Screenshots are handy. You can use them to show your grandparent how to use a new app. You can use them to send a shot of that strange error message to your company’s IT department. You can use them to capture tweets — yours or someone else’s — before they disappear down the deletion black hole.
Methods to take screenshots can differ depending on the version of Android your phone is running, and also on who manufactured your phone. In this case, we used a Pixel 3 phone to create screenshots using Android 11, and an original Pixel to create screenshots with Android 10.
TAKE SCREENSHOTS WITH ANDROID 11
- Hold down the power button and press the volume-down button. Or…
- Use the multitasking pane, which shows all your current apps, to reveal the Screenshot button. (Note: you won’t see the button if you’re using 2-button navigation. For more information on switching navigation methods, check our explanation here.) Tap the button to take a screenshot of the visible page.
- Either way, the screenshot will appear as a thumbnail in the lower left corner. Tap on the thumbnail to edit it, share it, or delete it.
TAKE SCREENSHOTS WITH ANDROID 10
- Press and hold the power button. You’ll get a pop-out window on the right side of your screen with icons that let you power off, restart, call an emergency number, or take a screenshot.
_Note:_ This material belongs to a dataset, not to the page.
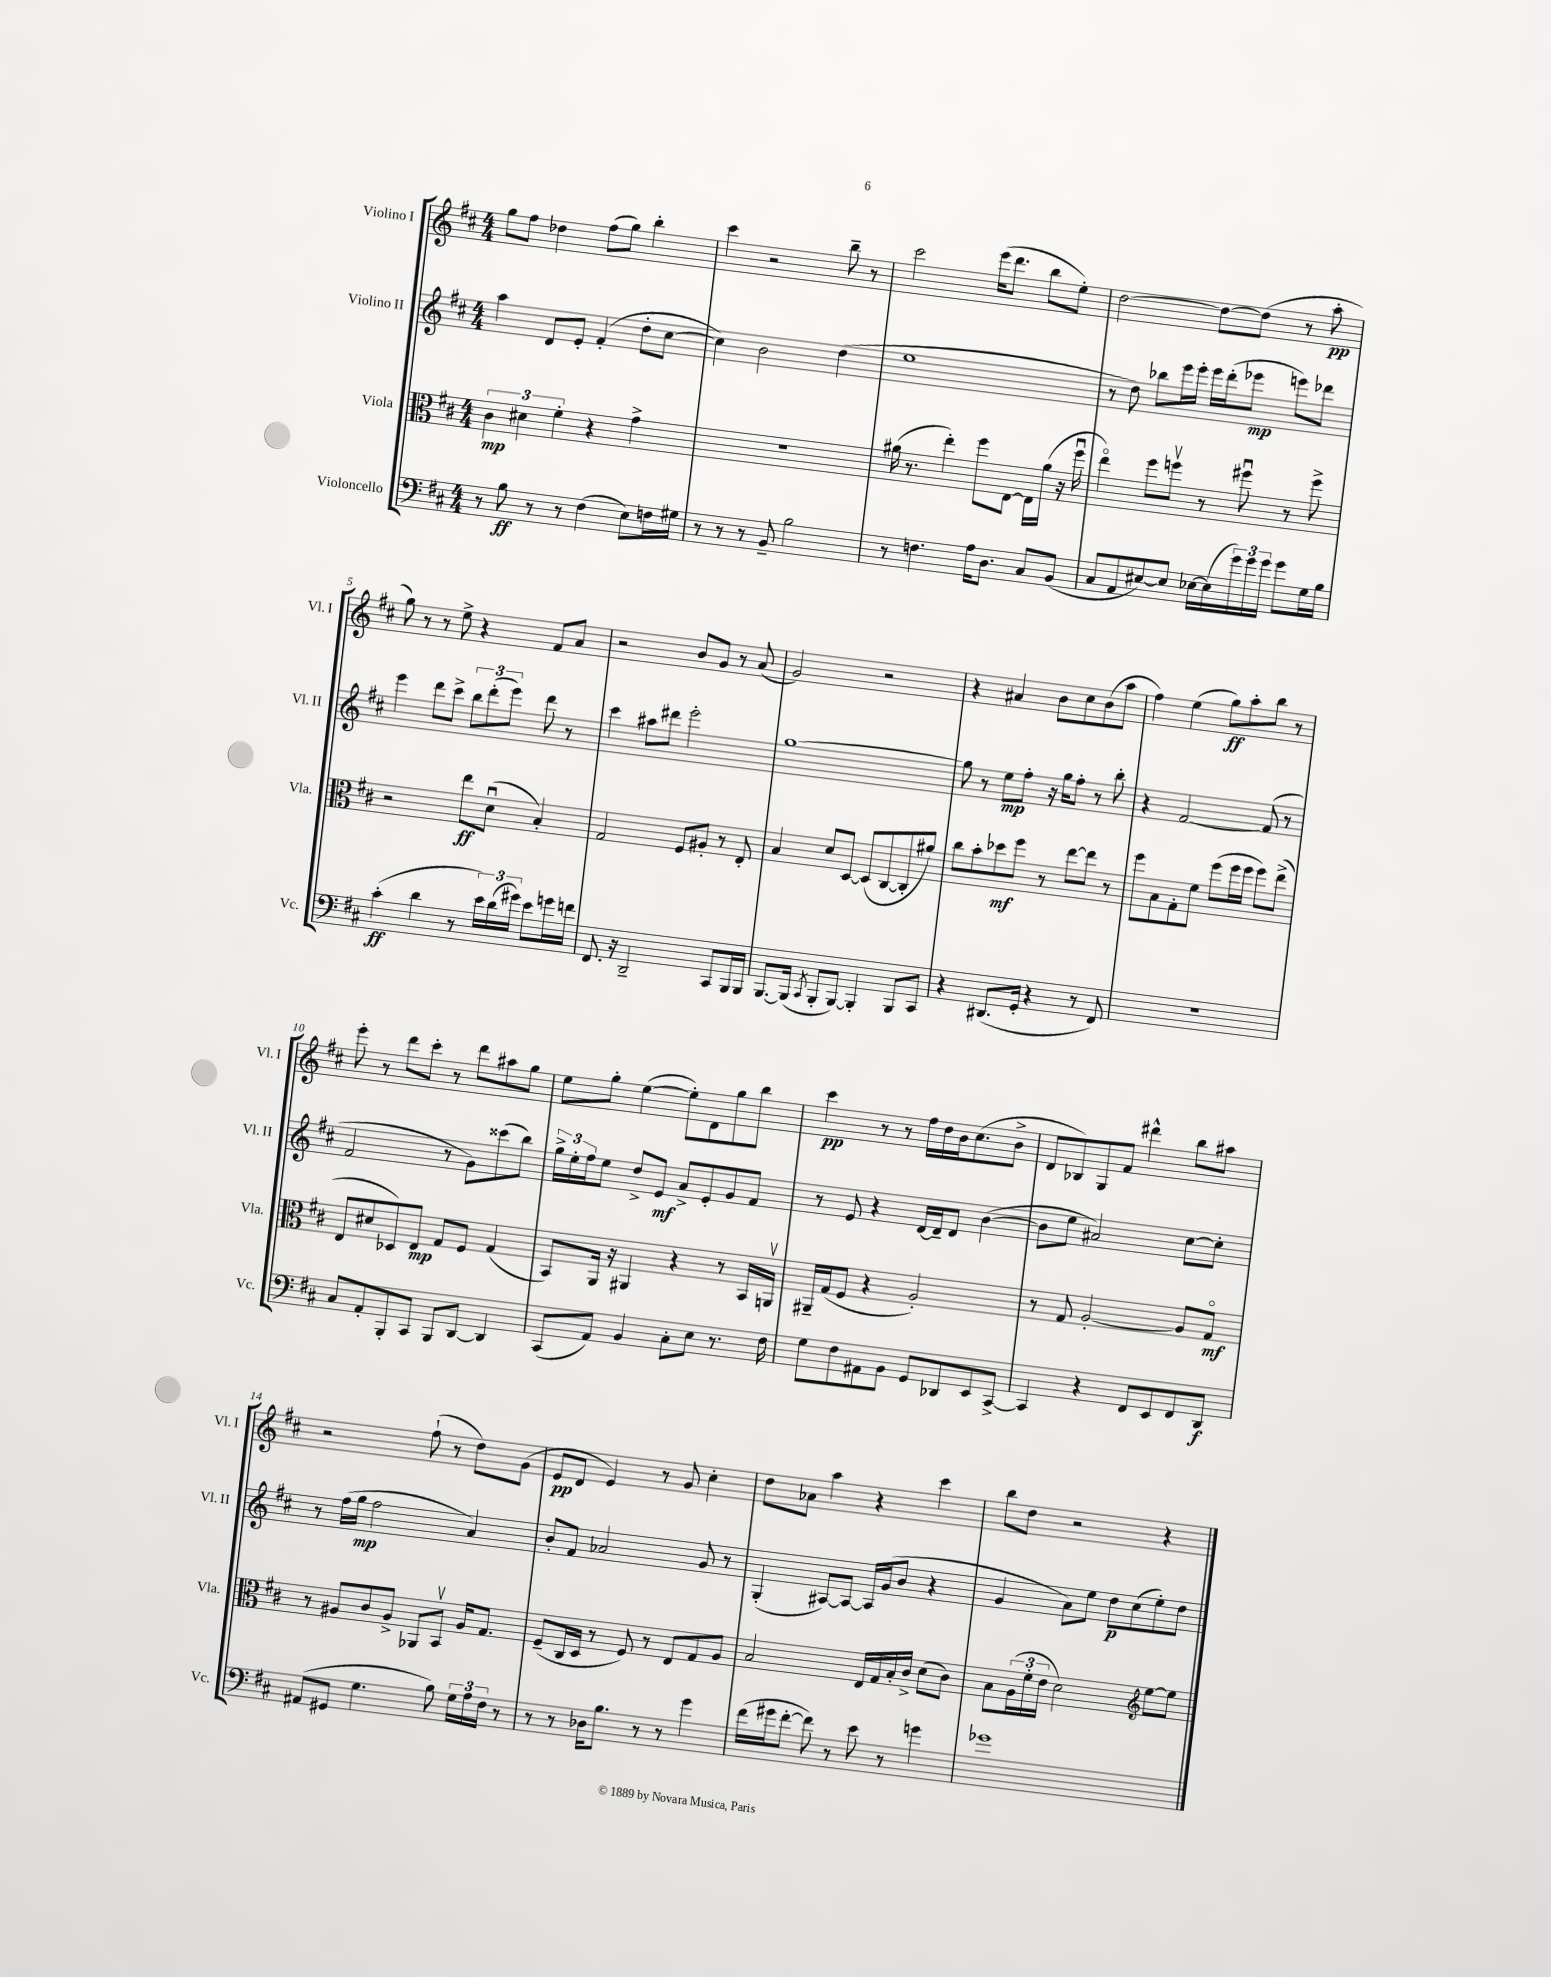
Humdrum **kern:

Or…
- Hold down the power button and press the volume-down button.
- After you’ve taken the screenshot, it will briefly appear as a smaller version and then disappear. A notification will appear at the top of your screen letting you know that the screenshot is being saved, and then, in a few seconds, it will be replaced by a drop-down that, if you tap it, will let you share or delete the screenshot or make some basic edits. That drop-down will also disappear after a few seconds, but if you check your top left notifications bar, you’ll find one for that screenshot.